ACTION ITEM
Go through the listing and retype each line exactly.

THE RECORDS
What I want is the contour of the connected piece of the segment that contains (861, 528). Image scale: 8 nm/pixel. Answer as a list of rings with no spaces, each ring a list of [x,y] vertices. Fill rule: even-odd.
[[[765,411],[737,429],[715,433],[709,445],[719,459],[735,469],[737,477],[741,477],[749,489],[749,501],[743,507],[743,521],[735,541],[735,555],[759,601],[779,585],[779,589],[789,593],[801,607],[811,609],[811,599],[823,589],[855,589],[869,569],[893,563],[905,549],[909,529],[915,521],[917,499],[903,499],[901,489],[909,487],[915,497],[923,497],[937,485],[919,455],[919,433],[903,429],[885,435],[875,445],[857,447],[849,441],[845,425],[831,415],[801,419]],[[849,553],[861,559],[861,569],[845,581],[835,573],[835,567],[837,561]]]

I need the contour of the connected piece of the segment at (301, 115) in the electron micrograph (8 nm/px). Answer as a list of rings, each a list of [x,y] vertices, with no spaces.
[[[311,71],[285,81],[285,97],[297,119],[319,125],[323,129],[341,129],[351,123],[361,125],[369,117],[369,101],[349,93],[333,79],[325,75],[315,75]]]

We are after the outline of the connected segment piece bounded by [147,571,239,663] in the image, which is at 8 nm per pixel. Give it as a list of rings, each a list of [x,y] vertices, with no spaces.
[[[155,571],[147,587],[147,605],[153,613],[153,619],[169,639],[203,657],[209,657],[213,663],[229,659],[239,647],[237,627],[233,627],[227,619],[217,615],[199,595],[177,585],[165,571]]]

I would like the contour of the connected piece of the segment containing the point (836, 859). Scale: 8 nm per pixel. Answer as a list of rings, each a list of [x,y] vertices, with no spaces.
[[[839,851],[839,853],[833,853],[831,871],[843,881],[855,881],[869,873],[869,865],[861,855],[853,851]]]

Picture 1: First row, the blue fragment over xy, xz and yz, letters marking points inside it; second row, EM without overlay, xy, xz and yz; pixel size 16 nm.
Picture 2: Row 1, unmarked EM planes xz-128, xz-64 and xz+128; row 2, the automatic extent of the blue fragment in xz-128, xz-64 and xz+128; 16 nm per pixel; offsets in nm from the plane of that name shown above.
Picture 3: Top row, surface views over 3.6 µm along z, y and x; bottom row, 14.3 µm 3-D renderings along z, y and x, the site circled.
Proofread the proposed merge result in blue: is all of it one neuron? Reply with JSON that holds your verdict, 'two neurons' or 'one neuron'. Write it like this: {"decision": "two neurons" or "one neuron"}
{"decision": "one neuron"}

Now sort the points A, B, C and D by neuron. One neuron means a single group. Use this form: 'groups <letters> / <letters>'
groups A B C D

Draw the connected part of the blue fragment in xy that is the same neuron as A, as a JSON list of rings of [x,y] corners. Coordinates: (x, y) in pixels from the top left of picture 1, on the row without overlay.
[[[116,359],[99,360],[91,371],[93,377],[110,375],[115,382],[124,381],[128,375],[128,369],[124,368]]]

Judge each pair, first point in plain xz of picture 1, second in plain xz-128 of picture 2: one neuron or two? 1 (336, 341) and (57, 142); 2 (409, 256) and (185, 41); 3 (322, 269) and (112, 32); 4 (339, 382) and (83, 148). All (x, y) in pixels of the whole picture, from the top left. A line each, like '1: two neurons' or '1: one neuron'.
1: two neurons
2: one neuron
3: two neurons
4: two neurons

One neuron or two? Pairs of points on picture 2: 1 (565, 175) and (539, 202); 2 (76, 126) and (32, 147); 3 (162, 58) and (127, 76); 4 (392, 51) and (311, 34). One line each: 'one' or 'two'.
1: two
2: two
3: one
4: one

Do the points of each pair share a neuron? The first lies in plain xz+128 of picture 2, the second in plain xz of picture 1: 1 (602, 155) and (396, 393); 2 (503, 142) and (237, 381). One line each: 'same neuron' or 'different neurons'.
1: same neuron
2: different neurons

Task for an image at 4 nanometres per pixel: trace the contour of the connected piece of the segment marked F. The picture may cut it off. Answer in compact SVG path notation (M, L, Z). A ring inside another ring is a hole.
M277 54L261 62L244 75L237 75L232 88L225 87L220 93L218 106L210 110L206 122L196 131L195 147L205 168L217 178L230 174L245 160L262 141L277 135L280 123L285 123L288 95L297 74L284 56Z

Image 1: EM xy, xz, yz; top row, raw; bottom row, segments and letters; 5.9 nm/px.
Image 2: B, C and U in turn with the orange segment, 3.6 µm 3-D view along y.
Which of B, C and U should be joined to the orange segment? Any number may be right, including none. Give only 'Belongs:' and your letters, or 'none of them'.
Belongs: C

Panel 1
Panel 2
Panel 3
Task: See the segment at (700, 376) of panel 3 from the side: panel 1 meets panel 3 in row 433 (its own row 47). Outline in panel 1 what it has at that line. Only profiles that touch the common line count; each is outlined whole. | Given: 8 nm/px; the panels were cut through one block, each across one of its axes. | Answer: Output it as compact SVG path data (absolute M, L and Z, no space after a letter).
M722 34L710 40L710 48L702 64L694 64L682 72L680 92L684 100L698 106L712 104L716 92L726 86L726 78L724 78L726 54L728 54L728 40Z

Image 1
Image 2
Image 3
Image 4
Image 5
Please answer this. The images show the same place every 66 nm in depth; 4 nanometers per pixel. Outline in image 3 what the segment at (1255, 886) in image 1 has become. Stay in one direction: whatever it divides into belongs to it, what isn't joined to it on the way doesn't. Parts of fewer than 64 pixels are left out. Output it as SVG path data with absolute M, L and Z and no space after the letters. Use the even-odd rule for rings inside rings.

RESPONSE BOX
What I want is the contour of the connected piece of the segment that contains (861, 528). Image scale: 8 nm/pixel. Answer as a list of rings with no spaces, each ring a list of [x,y] vertices. Fill rule: even-odd.
[[[765,411],[737,429],[715,433],[709,445],[719,459],[735,469],[737,477],[741,477],[749,489],[749,501],[743,507],[743,521],[735,541],[735,555],[759,601],[779,585],[779,589],[789,593],[801,607],[811,609],[811,599],[823,589],[855,589],[869,569],[893,563],[905,549],[909,529],[915,521],[917,499],[903,499],[901,489],[909,487],[915,497],[923,497],[937,485],[919,455],[919,433],[903,429],[885,435],[875,445],[857,447],[849,441],[845,425],[831,415],[801,419]],[[849,553],[861,559],[861,569],[845,581],[835,573],[835,567],[837,561]]]

I need the contour of the connected piece of the segment at (301, 115) in the electron micrograph (8 nm/px). Answer as a list of rings, each a list of [x,y] vertices, with no spaces.
[[[311,71],[285,81],[285,97],[297,119],[319,125],[323,129],[341,129],[351,123],[361,125],[369,117],[369,101],[349,93],[333,79],[325,75],[315,75]]]

We are after the outline of the connected segment piece bounded by [147,571,239,663] in the image, which is at 8 nm per pixel. Give it as a list of rings, each a list of [x,y] vertices, with no spaces.
[[[155,571],[147,587],[147,605],[153,613],[153,619],[169,639],[203,657],[209,657],[213,663],[229,659],[239,647],[237,627],[233,627],[227,619],[217,615],[199,595],[177,585],[165,571]]]

I would like the contour of the connected piece of the segment containing the point (836, 859). Scale: 8 nm per pixel. Answer as a list of rings, each a list of [x,y] vertices, with no spaces.
[[[839,851],[839,853],[833,853],[831,871],[843,881],[855,881],[869,873],[869,865],[861,855],[853,851]]]

Picture 1: First row, the blue fragment over xy, xz and yz, letters marking points inside it; second row, EM without overlay, xy, xz and yz; pixel size 16 nm.
Picture 2: Row 1, unmarked EM planes xz-128, xz-64 and xz+128; row 2, the automatic extent of the blue fragment in xz-128, xz-64 and xz+128; 16 nm per pixel; offsets in nm from the plane of that name shown above.
Picture 3: Top row, surface views over 3.6 µm along z, y and x; bottom row, 14.3 µm 3-D renderings along z, y and x, the site circled.
Proofread the proposed merge result in blue: is all of it one neuron? Reply with JSON that holds your verdict, 'two neurons' or 'one neuron'. Write it like this: {"decision": "two neurons" or "one neuron"}
{"decision": "one neuron"}

Now sort the points A, B, C and D by neuron. One neuron means a single group. Use this form: 'groups <letters> / <letters>'
groups A B C D

Draw the connected part of the blue fragment in xy that is the same neuron as A, as a JSON list of rings of [x,y] corners. Coordinates: (x, y) in pixels from the top left of picture 1, on the row without overlay.
[[[116,359],[99,360],[91,371],[93,377],[110,375],[115,382],[124,381],[128,375],[128,369],[124,368]]]

Judge each pair, first point in plain xz of picture 1, second in plain xz-128 of picture 2: one neuron or two? 1 (336, 341) and (57, 142); 2 (409, 256) and (185, 41); 3 (322, 269) and (112, 32); 4 (339, 382) and (83, 148). All (x, y) in pixels of the whole picture, from the top left. A line each, like '1: two neurons' or '1: one neuron'.
1: two neurons
2: one neuron
3: two neurons
4: two neurons

One neuron or two? Pairs of points on picture 2: 1 (565, 175) and (539, 202); 2 (76, 126) and (32, 147); 3 (162, 58) and (127, 76); 4 (392, 51) and (311, 34). One line each: 'one' or 'two'.
1: two
2: two
3: one
4: one

Do the points of each pair share a neuron? The first lies in plain xz+128 of picture 2, the second in plain xz of picture 1: 1 (602, 155) and (396, 393); 2 (503, 142) and (237, 381). One line each: 'same neuron' or 'different neurons'.
1: same neuron
2: different neurons

Task for an image at 4 nanometres per pixel: trace the contour of the connected piece of the segment marked F. The picture may cut it off. Answer in compact SVG path notation (M, L, Z). A ring inside another ring is a hole.
M277 54L261 62L244 75L237 75L232 88L225 87L220 93L218 106L210 110L206 122L196 131L195 147L205 168L217 178L230 174L245 160L262 141L277 135L280 123L285 123L288 95L297 74L284 56Z

Image 1: EM xy, xz, yz; top row, raw; bottom row, segments and letters; 5.9 nm/px.
Image 2: B, C and U in turn with the orange segment, 3.6 µm 3-D view along y.
Which of B, C and U should be joined to the orange segment? Any number may be right, including none. Give only 'Belongs:' and your letters, or 'none of them'.
Belongs: C

Panel 1
Panel 2
Panel 3
Task: See the segment at (700, 376) of panel 3 from the side: panel 1 meets panel 3 in row 433 (its own row 47). Outline in panel 1 what it has at that line. Only profiles that touch the common line count; each is outlined whole. | Given: 8 nm/px; the panels were cut through one block, each across one of its axes. | Answer: Output it as compact SVG path data (absolute M, L and Z, no space after a letter).
M722 34L710 40L710 48L702 64L694 64L682 72L680 92L684 100L698 106L712 104L716 92L726 86L726 78L724 78L726 54L728 54L728 40Z

Image 1
Image 2
Image 3
Image 4
Image 5
Please answer this. The images show the same place every 66 nm in depth; 4 nanometers per pixel. Outline in image 3 what the segment at (1255, 886) in image 1 has become. Stay in one direction: whatever it divides into belongs to it, what isn't joined to it on the way doesn't. Parts of fewer than 64 pixels are left out. Output it as SVG path data with absolute M, L and Z and no space after the letters. Use the even-odd rule for rings inside rings.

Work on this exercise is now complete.